第30話 昔話

 現代から遡ること、数百年より昔。


 アルプスの山嶺に囲まれた自然の中、ぽつんとひっそり建てられた山小屋に、彼女はいた。


 貴族が愛でる調度品よりも煌びやかな銀色の長い髪。

 深みのある鮮やかな赤い瞳。


 スラッと伸びた長身と、凹凸のくっきりした艶めかしいボディラインを紫色のドレスで包んだ、魔性とも呼べる危険な魅力を放つ美女。


 その名は――既に、世界から忘れ去られていた。


「…………」


 彼女は窓際に置いたイスに座り、外の景色をじっと眺めていた。

 まるで彫像の如く、身動き一つ、瞬き一つしない。


 一秒、一分、一時間――過ぎる時間を惜しむことなく、むしろ一片の価値さえ抱いていない。

 時に尊び、時に憎み、絶望し……最後に虚しさだけが残った。

 彼女は抗う術をことごとく失い、今はその永き虚しさを甘受するほかなかった。


「ん……」


 小屋の中に、小さな吐息が漏れる。

 彼女とは違う、幼い声。


「……おはよう、吸血鬼さん」


 その少女はベッドに横たわっていた。

 おはようと言うには、既に夕日は傾き、山嶺も影に隠れ始めている。


 しかし、彼女――いや、彼女達にとって、日暮れこそが一日の始まりだった。


「おはよう、ミア」


 吸血鬼と呼ばれた銀髪の女性は、淡々と、感情のこもらない挨拶を返し、立ち上がる。


 そして少女――ミアの横たわるベッドの側にイスを移すと、再びそれに座りつつ、彼女の髪を優しく撫でた。

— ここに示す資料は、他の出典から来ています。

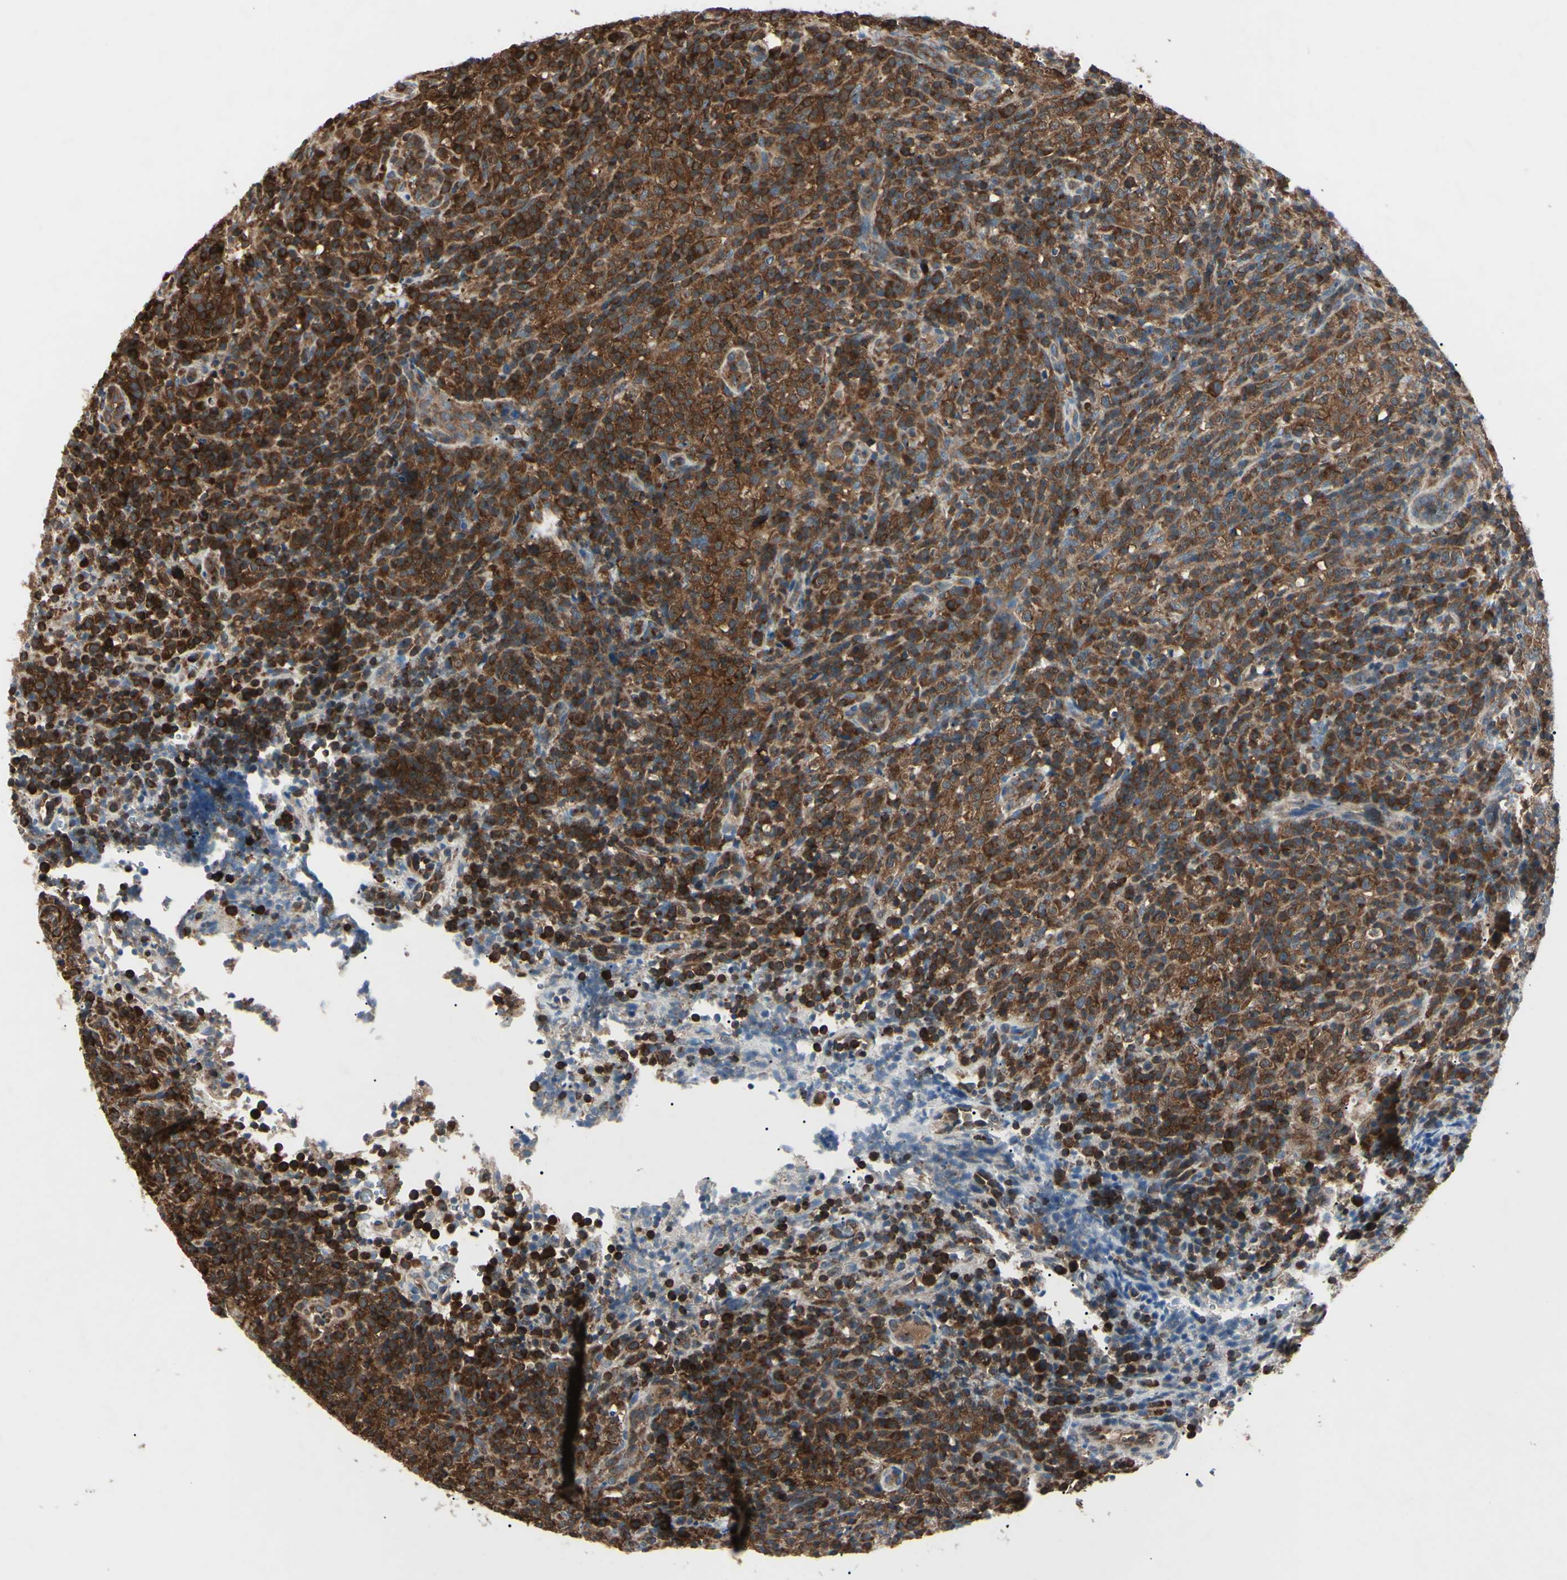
{"staining": {"intensity": "strong", "quantity": ">75%", "location": "cytoplasmic/membranous,nuclear"}, "tissue": "lymphoma", "cell_type": "Tumor cells", "image_type": "cancer", "snomed": [{"axis": "morphology", "description": "Malignant lymphoma, non-Hodgkin's type, High grade"}, {"axis": "topography", "description": "Lymph node"}], "caption": "Immunohistochemical staining of human lymphoma demonstrates strong cytoplasmic/membranous and nuclear protein expression in approximately >75% of tumor cells. (Stains: DAB in brown, nuclei in blue, Microscopy: brightfield microscopy at high magnification).", "gene": "MAPRE1", "patient": {"sex": "female", "age": 76}}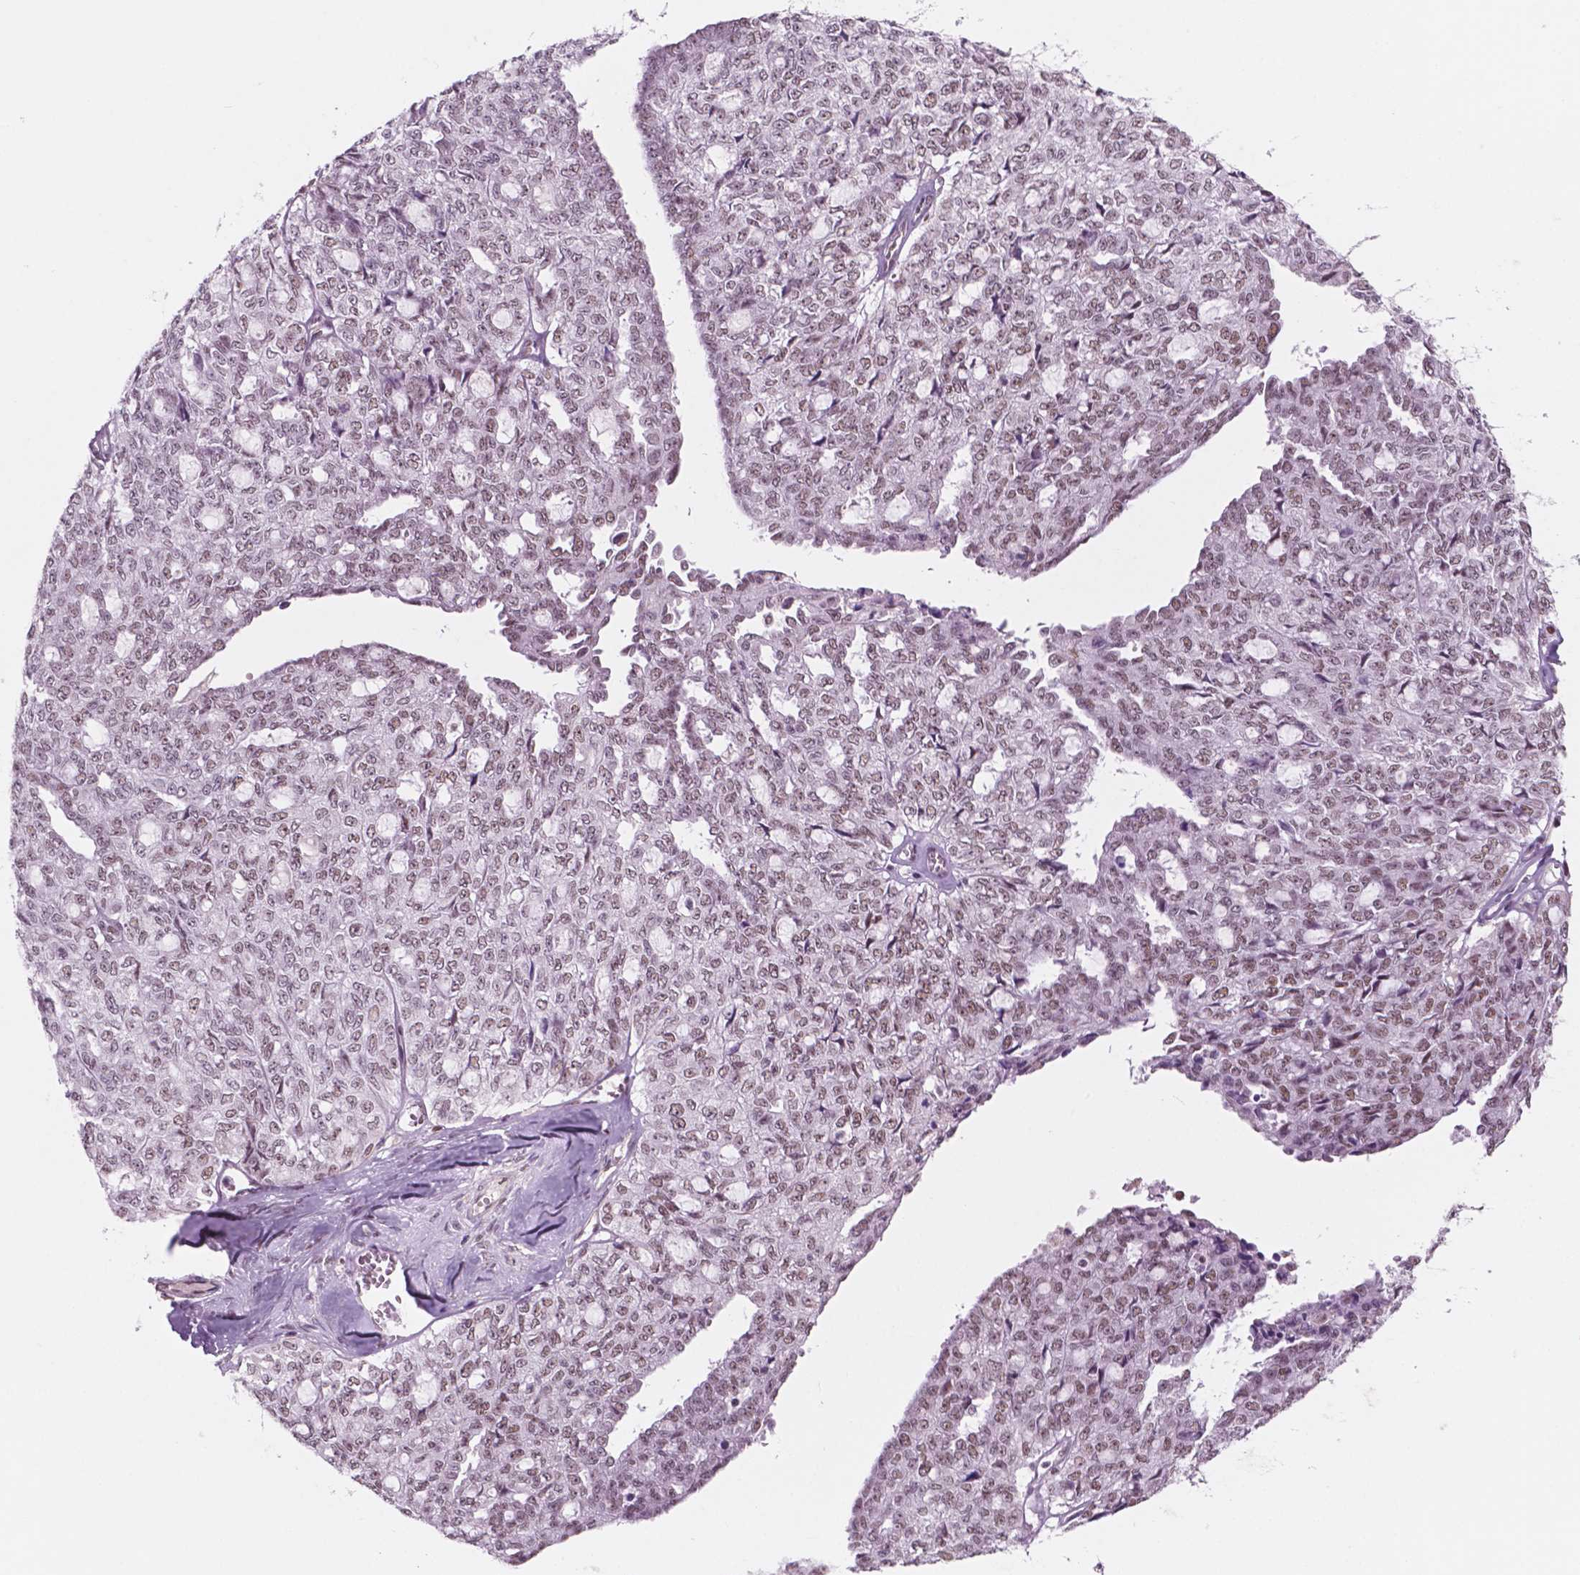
{"staining": {"intensity": "weak", "quantity": ">75%", "location": "nuclear"}, "tissue": "ovarian cancer", "cell_type": "Tumor cells", "image_type": "cancer", "snomed": [{"axis": "morphology", "description": "Cystadenocarcinoma, serous, NOS"}, {"axis": "topography", "description": "Ovary"}], "caption": "About >75% of tumor cells in serous cystadenocarcinoma (ovarian) demonstrate weak nuclear protein staining as visualized by brown immunohistochemical staining.", "gene": "CTR9", "patient": {"sex": "female", "age": 71}}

 吸血鬼という種は、その数を著しく失い、絶滅の危機に瀕していた。


 今、この世界を支配しているのは人間。

 彼らが世界のルールであり、彼らの都合がいいように認知は歪み、理は崩れる。

 森は拓かれ、岩は削られ、動植物は食い散らかされる。


 そんな流れの中に、吸血鬼も飲み込まれようとしていた。


 かつて人間とはただの食料でしかなかった――と、吸血鬼達は認知している。

 豚や牛など、他の哺乳類に比べ、人間は非常に芳醇な血を有しており、しかも、自分達より遥かに弱い。


 時に狩り、時に囲って養殖する。

 中には快楽のために、雑に人間の命を奪う者もいたが、誰も非難はしない。

 自分達は捕食者であり、支配者。人間など、糧でしかない。


 しかし、そうして吸血鬼達が種族差に胡座を掻いている間に、人間達は知恵を練り、牙を研ぎ、団結を固めていた。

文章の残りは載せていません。